What the method map returns a new Array with the values returned from a function callback (in this case the function is obterPosicao) passing the current array elements as parameter.

Already the method join serves to return a string with all elements of the Array separated by one separator (in case the separator is an empty string).

Can use .map(), but it takes some adjustments, as in case there are spaces in the sentence, eliminate them with replace:

frase.replace(/\s/g, '');

The expression /\s/g search all spaces.

Another thing is to convert the sentence to lower case, because in the case of a capital letter, as in your example "Birulei Nau", would not find the letters "B" and "N", since Javascript is case sentive (Differentiates uppercase and lowercase).

As in the Jeanextreme002 answer, you don’t need to create an array alfabeto, just a string with all letters, because each position of the characters has an index, similar to an array, starting from scratch (so it is necessary to add +1).
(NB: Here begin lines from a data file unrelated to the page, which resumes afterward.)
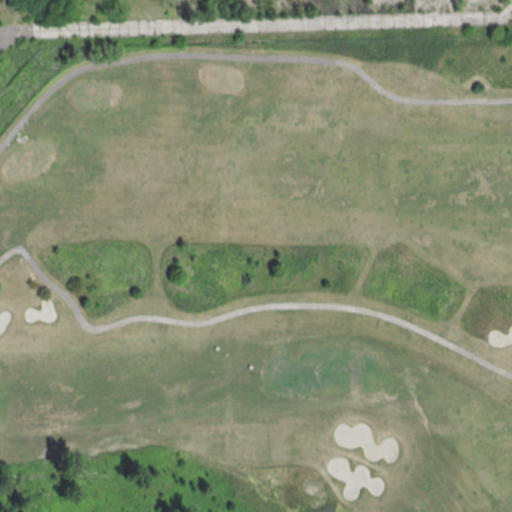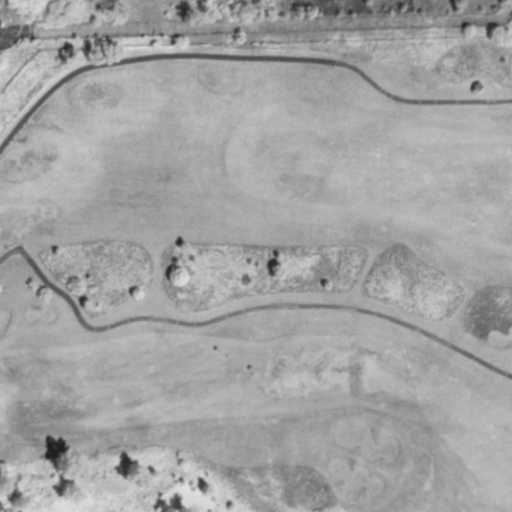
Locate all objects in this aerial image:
road: (4, 209)
park: (259, 278)
park: (257, 279)
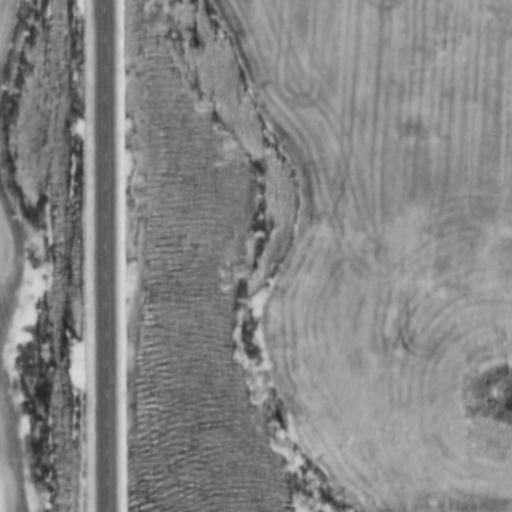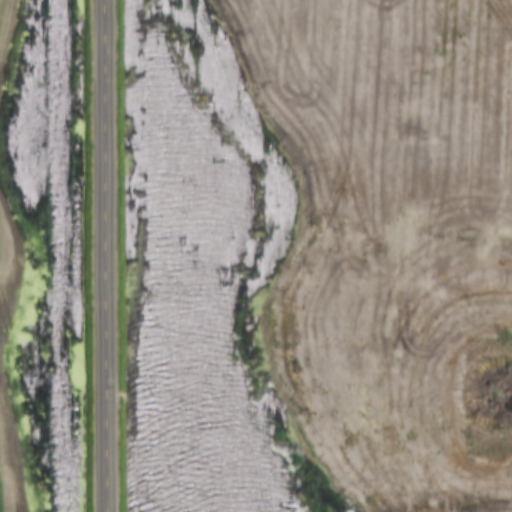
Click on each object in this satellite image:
road: (104, 255)
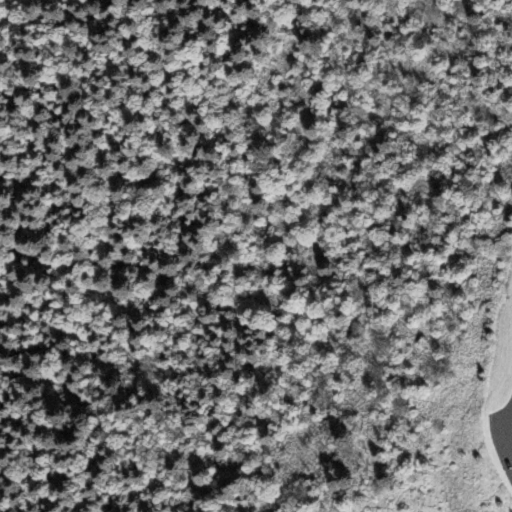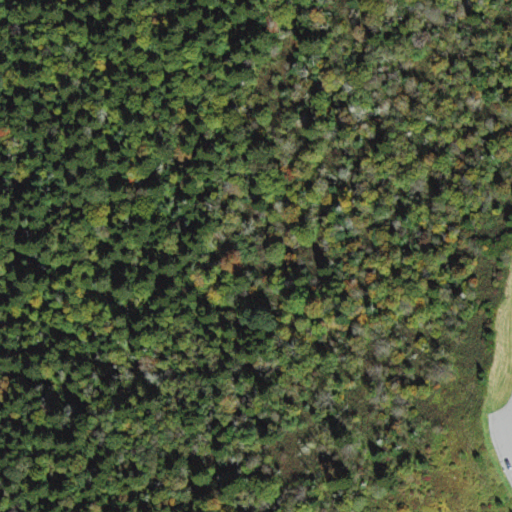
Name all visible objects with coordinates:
road: (504, 425)
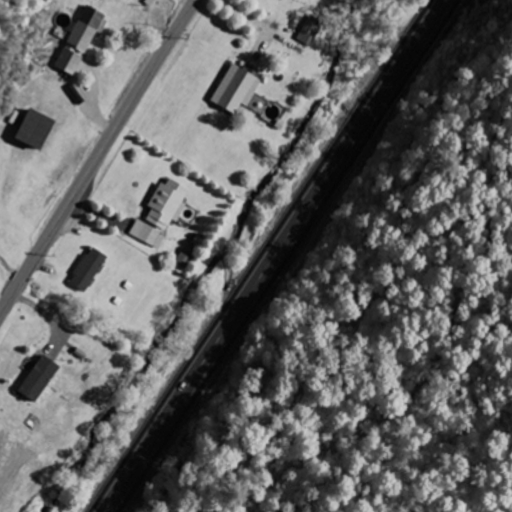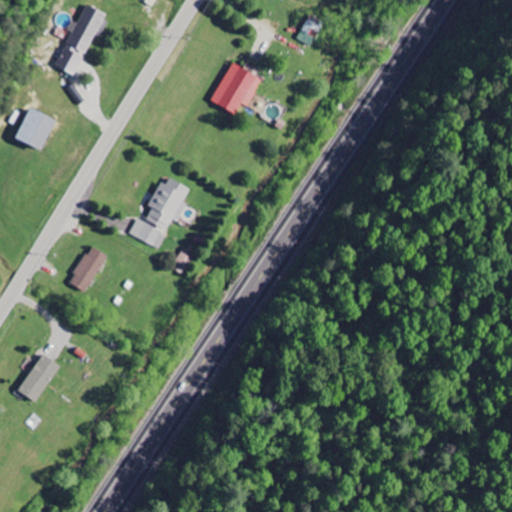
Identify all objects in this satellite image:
building: (82, 41)
building: (239, 90)
building: (42, 130)
road: (97, 155)
building: (170, 204)
building: (150, 235)
road: (273, 255)
building: (91, 270)
building: (43, 380)
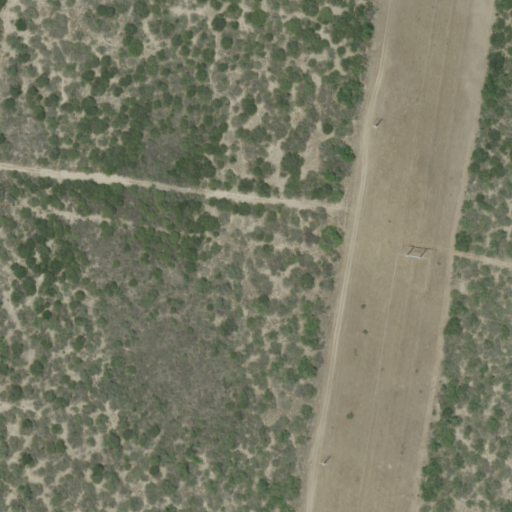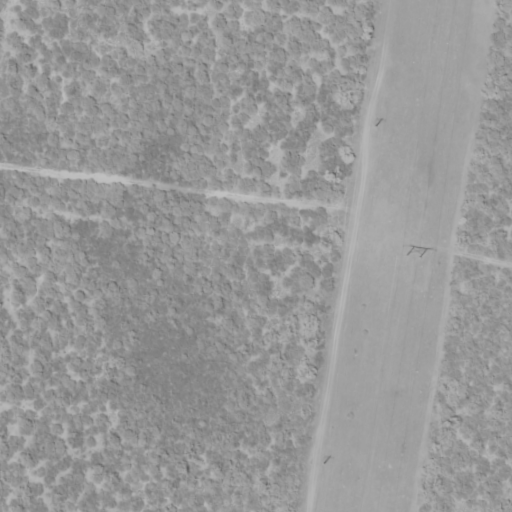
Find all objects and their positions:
power tower: (411, 255)
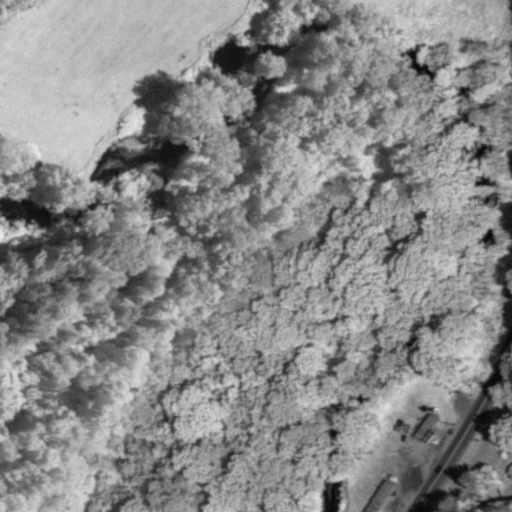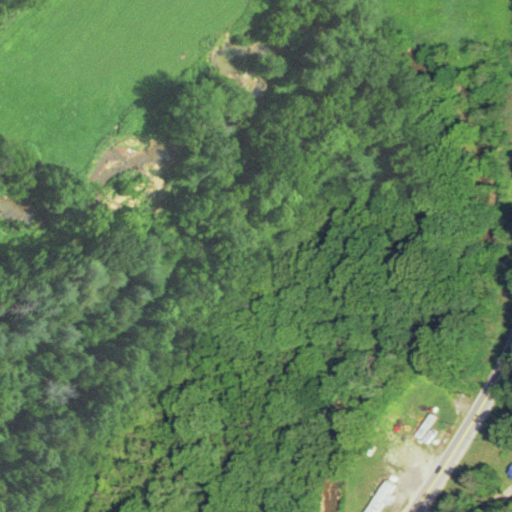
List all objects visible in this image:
river: (442, 64)
road: (463, 431)
building: (511, 474)
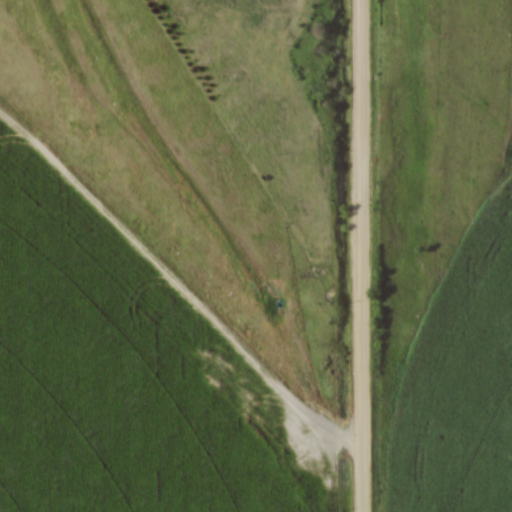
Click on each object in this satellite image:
road: (362, 256)
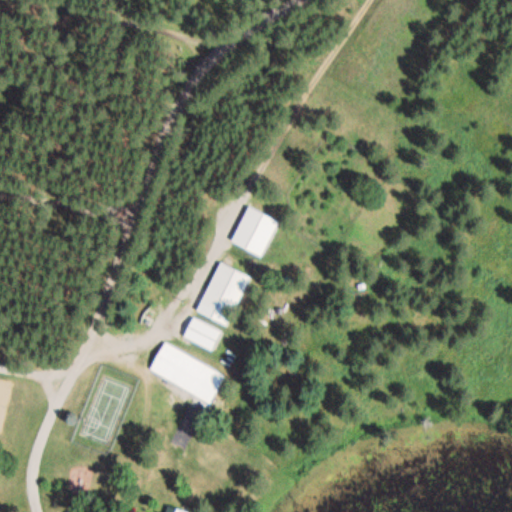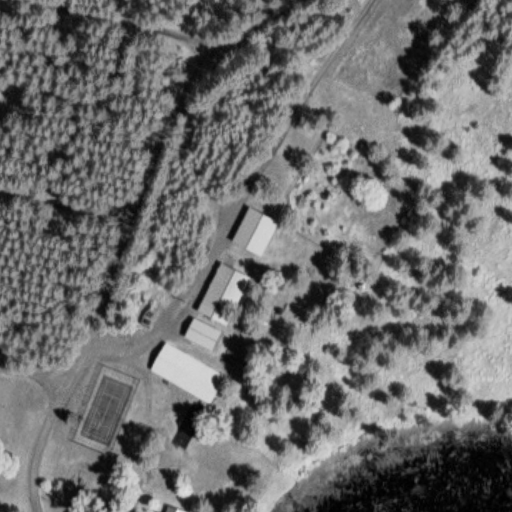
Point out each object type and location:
building: (256, 230)
road: (125, 251)
building: (225, 292)
building: (203, 333)
building: (189, 372)
building: (182, 510)
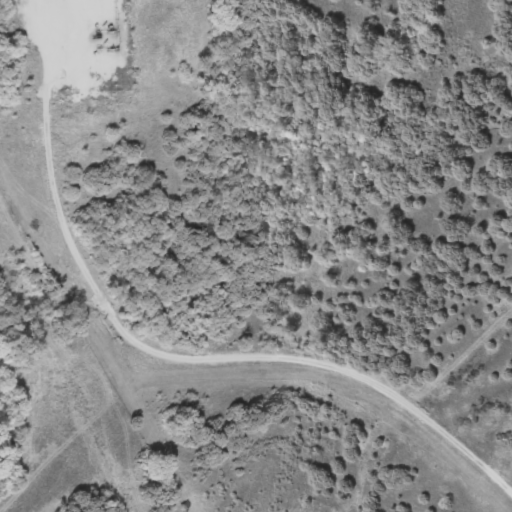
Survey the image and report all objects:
road: (199, 353)
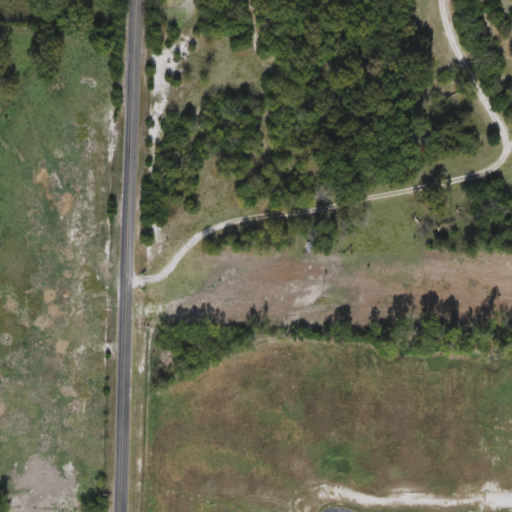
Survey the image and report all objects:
road: (469, 171)
road: (126, 256)
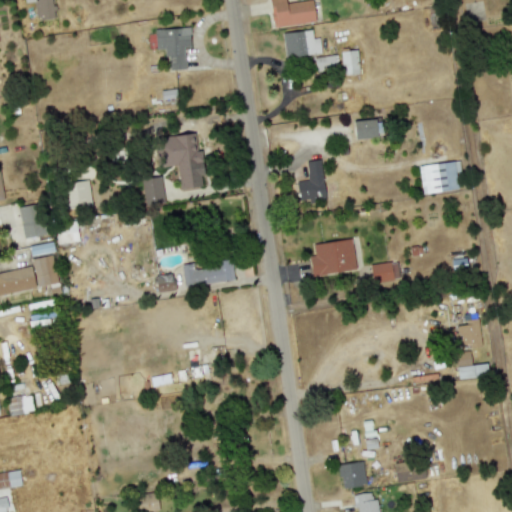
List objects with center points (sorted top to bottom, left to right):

The code would look like this:

const frase = "Birulei Nau"  // frase de teste
const alfabeto = "abcdefghijklmnopqrstuvwxyz"; 

function substituiLetra (frase) {   
   frase = frase.replace(/\s/g, ''); // elimina os espaços
   const novaFrase = frase.split('').map(function (letra){
    
    // este trecho é apenas para mostrar os valores
    console.log(letra +" = "+ Number(alfabeto.indexOf(letra.toLowerCase())+1));
    // remova do código
   
   
      return alfabeto.indexOf(letra.toLowerCase())+1;
   }).join("");  

   return novaFrase; // retorna a string com as posições das letras
}

console.log("Posições: "+ substituiLetra(frase));

By the way your code is, it can be optimized by questions such as map usage, but the main one, never use special characters, especially in variable names, constants and/or functions. Follow an example by following your original code:

const frase = "Birulei Nau" // frase de teste

const alfabeto = [, "a", "b", "c", "d", "e", "f", "g", "h", "i", "j", "k", "l", "m", "n", "o", "p", "q", "r", "s", "t", "u", "v", "w", "x", "y", "z"];

const posiçãoLetra = []; // variável com a posição das letras do alfabeto

function encontraPosicao(letra) { // essa função encontra e preenche o array posiçãoLetra com as respectivas posições das letras do alfabeto.
  alfabeto.map((i, j) => {
    if (i === letra.toString().toLocaleLowerCase()) {
      return j;
    }
  })
}

encontraPosicao(alfabeto);


function substituiLetra(frase) {

  frase.split('').map((i, j) => {
    console.log(encontraPosicao(i));
  })

}

substituiLetra(frase);

Where, in each case of the repetition loop, it checks whether the array position refers to a letter identical to the letter it is in as parameter in the function call, thus returning the number of repetitions (letter number).